Grands groupes et entreprises sociales :
quels apports croisés ?
Encore rares il y a quelques années, les coopérations entre les entreprises traditionnelles et celles de l’économie sociale sont désormais clairement reconnues comme un moyen de contribuer à l’essor de l’innovation sociale et de l’esprit d’entreprise. Brigitte Dumont (Directrice de la Responsabilité sociale d’entreprise du groupe Orange) et Sébastien Zulke (fondateur d’Alilo, et créateur de Cagette.net, plateforme de valorisation des circuits courts) nous expliquent les bénéfices d’une telle collaboration.
Quel impact recherchez-vous à travers vos activités ?
Sébastien Zulke (SZ) : Alilo est un activateur de circuit court qui a pour vocation de soutenir les agriculteurs qui font de la vente directe, c’est à dire ceux qui gèrent eux-mêmes la distribution de leur production auprès de leurs clients particuliers. Nous leur permettons de simplifier leurs prises de commandes grâce au logiciel en ligne Cagette.net. En allégeant leur charge de travail et en stabilisant leurs débouchés, les producteurs sont en mesure d’aborder leur métier plus sereinement. Les habitants des territoires sur lesquels nous travaillons voient fleurir un réseau de points de livraison auxquels ils peuvent venir chercher les produits qu’ils ont commandés en ligne. Cet outil polyvalent permet aux agriculteurs de proposer des livraisons en ville et dans les milieux ruraux. Nous nouons également des partenariats avec des associations locales qui ont vocation à coordonner le déploiement sur leurs territoires. En Corse, par exemple, une association soutient notre action pour augmenter encore plus l’ancrage de notre approche.

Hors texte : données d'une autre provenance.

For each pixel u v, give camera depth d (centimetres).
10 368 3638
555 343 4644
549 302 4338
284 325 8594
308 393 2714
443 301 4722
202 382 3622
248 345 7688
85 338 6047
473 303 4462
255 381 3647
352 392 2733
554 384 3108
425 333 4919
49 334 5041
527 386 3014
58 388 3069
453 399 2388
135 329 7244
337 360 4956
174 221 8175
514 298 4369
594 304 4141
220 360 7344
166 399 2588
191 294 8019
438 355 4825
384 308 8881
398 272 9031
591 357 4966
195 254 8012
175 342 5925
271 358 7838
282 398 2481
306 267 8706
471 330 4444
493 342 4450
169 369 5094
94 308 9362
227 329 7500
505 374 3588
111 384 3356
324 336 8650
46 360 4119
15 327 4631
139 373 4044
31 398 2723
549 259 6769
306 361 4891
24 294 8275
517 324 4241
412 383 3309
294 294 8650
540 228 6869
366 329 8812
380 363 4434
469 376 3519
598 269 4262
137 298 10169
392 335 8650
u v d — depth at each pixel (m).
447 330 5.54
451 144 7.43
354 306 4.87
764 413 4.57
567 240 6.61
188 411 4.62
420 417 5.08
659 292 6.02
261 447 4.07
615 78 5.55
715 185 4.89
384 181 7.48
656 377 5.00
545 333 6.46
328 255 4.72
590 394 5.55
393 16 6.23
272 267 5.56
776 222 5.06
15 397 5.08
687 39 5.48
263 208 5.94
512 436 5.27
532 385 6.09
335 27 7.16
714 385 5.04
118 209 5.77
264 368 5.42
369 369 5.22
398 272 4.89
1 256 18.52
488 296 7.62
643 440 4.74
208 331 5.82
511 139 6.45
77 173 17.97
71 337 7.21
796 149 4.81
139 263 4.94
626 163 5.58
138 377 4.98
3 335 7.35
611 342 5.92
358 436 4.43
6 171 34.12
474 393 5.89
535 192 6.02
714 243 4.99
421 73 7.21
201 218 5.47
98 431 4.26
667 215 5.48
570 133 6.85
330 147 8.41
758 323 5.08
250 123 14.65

Brigitte Dumont (BD) : Par son activité historique d’opérateur de télécommunications, Orange participe à l’aménagement des territoires en France et hors de France. Concrètement, le groupe a investi 17 milliards d’euros depuis 2015 dans nos réseaux et 28 pays bénéficient aujourd’hui d’accès fixe et mobile. En connectant ses clients là où ils sont, Orange participe au développement socio-économique et à la lutte contre la fracture numérique dans les territoires. Au travers de ses dialogues parties prenantes et de sa politique RSE (Responsabilité sociale d’entreprise), Orange cherche à maîtriser ses impacts environnementaux et sociaux. La contribution à l’écosystème de l’entrepreneuriat social s’inscrit dans cette stratégie. Par exemple, Orange soutient en France la Ruche, incubateur dédié à l’Entrepreneuriat social, qui a notamment accompagné Alilo.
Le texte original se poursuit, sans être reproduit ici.